Re: FW2's first marriage

[personal profile] mildred_of_midgard 2019-12-06 04:13 am (UTC)(link)
Fritz from the beyond: Look, people. My wife has no charms! And I'm not that way inclined anyway. Nephew has no such excuse.

Fritz: *goes back to the beyond*
selenak: (Default)

What do Prussian Kings want?

[personal profile] selenak 2019-12-04 07:57 am (UTC)(link)

So, Dad was a bit embarassed of me
he was just somewhat embarassing to look at

*grimace*


Trust you to catch that. When I learned about F1 being dropped as a baby and as a result spending his life with a broken shoulder, being called "der schiefe Fritz" by his people, I thought that illustrates how you can never trust court paintings, among so many other things. Him being on such bad terms with his father that he wanted a guarantee he wouldn't get murdered the last time he visited him was a non-surprise, too.

And he *wanted* better quality relationships, including with various members of his family (not including EC), and couldn't always figure out how.

(From your reply to my Heinrich comment in the earlier post.)

This is as good a place as any to discuss this: what did he want out of his family relationships? I mean, emotionally; the political aspects - AW as crown prince, the sisters as useful for alliances, Heinrich turning out to be a gifted general and diplomat - are clear and would have been there for any King of and in Prussia, they weren't Fritz specific. Since he must have figured out rather early on he would not have children of his own, did he see them - given the huge age gap between him and the younger ones especially - mostly as the kids he wouldn't have and wanted them to treat him as a replacement father (only better)? Did he seek out the kind of companionship he had with Wilhelmine when they were children and tried to recreate it with them? Both? Either? What?
Edited 2019-12-04 11:00 (UTC)
mildred_of_midgard: (Default)

Re: What do Prussian Kings want?

[personal profile] mildred_of_midgard 2019-12-08 01:56 am (UTC)(link)
Trust you to catch that.

:D [personal profile] cahn can tell you from our Tillerman discussions, cross-referencing is a strong point of mine.

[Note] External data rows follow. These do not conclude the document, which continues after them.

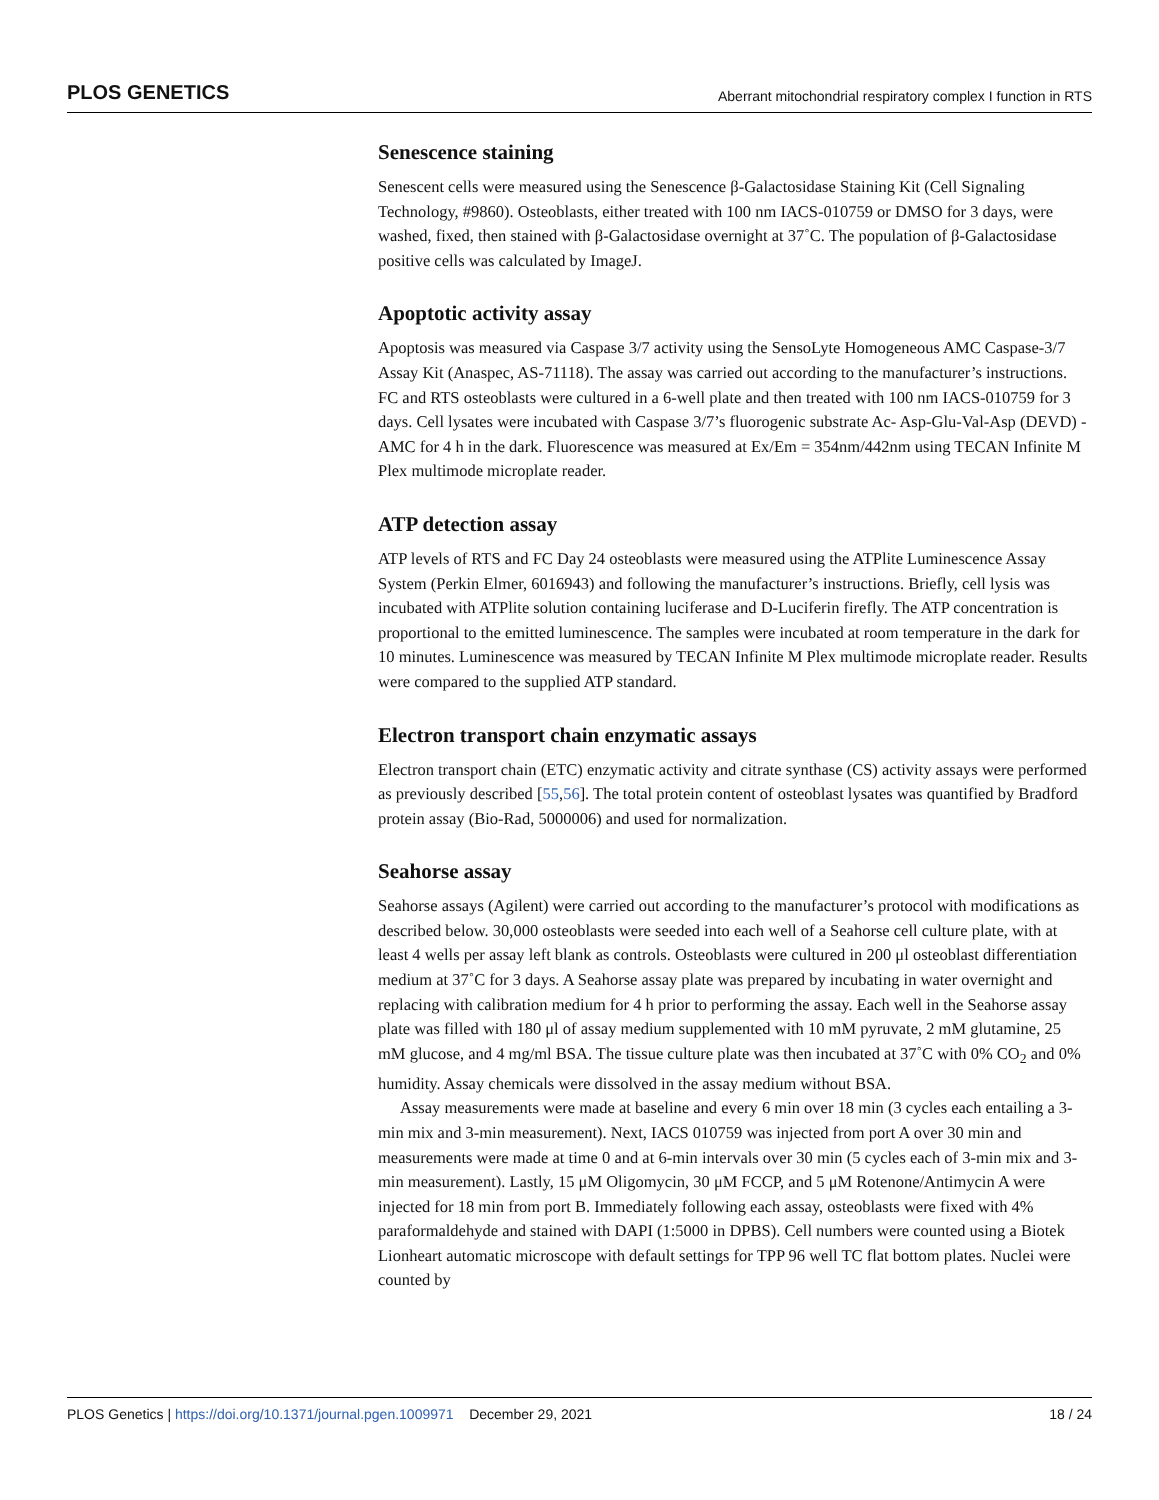PLOS GENETICS Aberrant mitochondrial respiratory complex I function in RTS
Senescence staining
Senescent cells were measured using the Senescence β-Galactosidase Staining Kit (Cell Signaling Technology, #9860). Osteoblasts, either treated with 100 nm IACS-010759 or DMSO for 3 days, were washed, fixed, then stained with β-Galactosidase overnight at 37˚C. The population of β-Galactosidase positive cells was calculated by ImageJ.
Apoptotic activity assay
Apoptosis was measured via Caspase 3/7 activity using the SensoLyte Homogeneous AMC Caspase-3/7 Assay Kit (Anaspec, AS-71118). The assay was carried out according to the manufacturer’s instructions. FC and RTS osteoblasts were cultured in a 6-well plate and then treated with 100 nm IACS-010759 for 3 days. Cell lysates were incubated with Caspase 3/7’s fluorogenic substrate Ac- Asp-Glu-Val-Asp (DEVD) -AMC for 4 h in the dark. Fluorescence was measured at Ex/Em = 354nm/442nm using TECAN Infinite M Plex multimode microplate reader.
ATP detection assay
ATP levels of RTS and FC Day 24 osteoblasts were measured using the ATPlite Luminescence Assay System (Perkin Elmer, 6016943) and following the manufacturer’s instructions. Briefly, cell lysis was incubated with ATPlite solution containing luciferase and D-Luciferin firefly. The ATP concentration is proportional to the emitted luminescence. The samples were incubated at room temperature in the dark for 10 minutes. Luminescence was measured by TECAN Infinite M Plex multimode microplate reader. Results were compared to the supplied ATP standard.
Electron transport chain enzymatic assays
Electron transport chain (ETC) enzymatic activity and citrate synthase (CS) activity assays were performed as previously described [55,56]. The total protein content of osteoblast lysates was quantified by Bradford protein assay (Bio-Rad, 5000006) and used for normalization.
Seahorse assay
Seahorse assays (Agilent) were carried out according to the manufacturer’s protocol with modifications as described below. 30,000 osteoblasts were seeded into each well of a Seahorse cell culture plate, with at least 4 wells per assay left blank as controls. Osteoblasts were cultured in 200 μl osteoblast differentiation medium at 37˚C for 3 days. A Seahorse assay plate was prepared by incubating in water overnight and replacing with calibration medium for 4 h prior to performing the assay. Each well in the Seahorse assay plate was filled with 180 μl of assay medium supplemented with 10 mM pyruvate, 2 mM glutamine, 25 mM glucose, and 4 mg/ml BSA. The tissue culture plate was then incubated at 37˚C with 0% CO<sub>2</sub> and 0% humidity. Assay chemicals were dissolved in the assay medium without BSA.
Assay measurements were made at baseline and every 6 min over 18 min (3 cycles each entailing a 3-min mix and 3-min measurement). Next, IACS 010759 was injected from port A over 30 min and measurements were made at time 0 and at 6-min intervals over 30 min (5 cycles each of 3-min mix and 3-min measurement). Lastly, 15 μM Oligomycin, 30 μM FCCP, and 5 μM Rotenone/Antimycin A were injected for 18 min from port B. Immediately following each assay, osteoblasts were fixed with 4% paraformaldehyde and stained with DAPI (1:5000 in DPBS). Cell numbers were counted using a Biotek Lionheart automatic microscope with default settings for TPP 96 well TC flat bottom plates. Nuclei were counted by
PLOS Genetics | https://doi.org/10.1371/journal.pgen.1009971 December 29, 2021 18 / 24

what did he want out of his family relationships? I mean, emotionally;

Oh, boy. This is probably not something that has a simple answer. The first thing that comes to mind is that his taking over their education is probably exactly him trying to be a replacement father, only better. I mean, aside from his convictions about education being objectively necessary, he was giving them something he'd had to fight for, and I think he expected gratitude in return. Furthermore, he was an inveterate advice-giver to all and sundry, and I think he had good intentions there even when completely obliviousness. I think as older brother and surrogate father (and eventual uncle) he intended to graciously pass on the benefits of his hard-earned wisdom to them.

Companionship: yes, probably, especially as they got older. (Wilhelmine is a given here.) Heinrich outliving him was evidently a godsend here.

Affection: I think this was a big one. Fritz craved affection all his life and could never seem to get enough, possibly related to the number of people he did not treat in such a way as to inspire affection, or consistent affection (I am struck by the number of people who left and came back, because they found him irresistible even when dysfunctional).

And because of his control issues: not feeling threatened ever. This is, I believe, why he so thoroughly isolated them, his mother, his wife, everyone, from the center of power, and only let them approach it from a distance later on, insofar as he felt safe doing so. It is impossible to overestimate Fritz's fear of losing even a tiny bit of control.

Oh, Fritz. You can see he tried, you can see he more or less succeeded with some of the family members, but wow were some of those relationships disastrous.

Family therapy and hugs for everyone.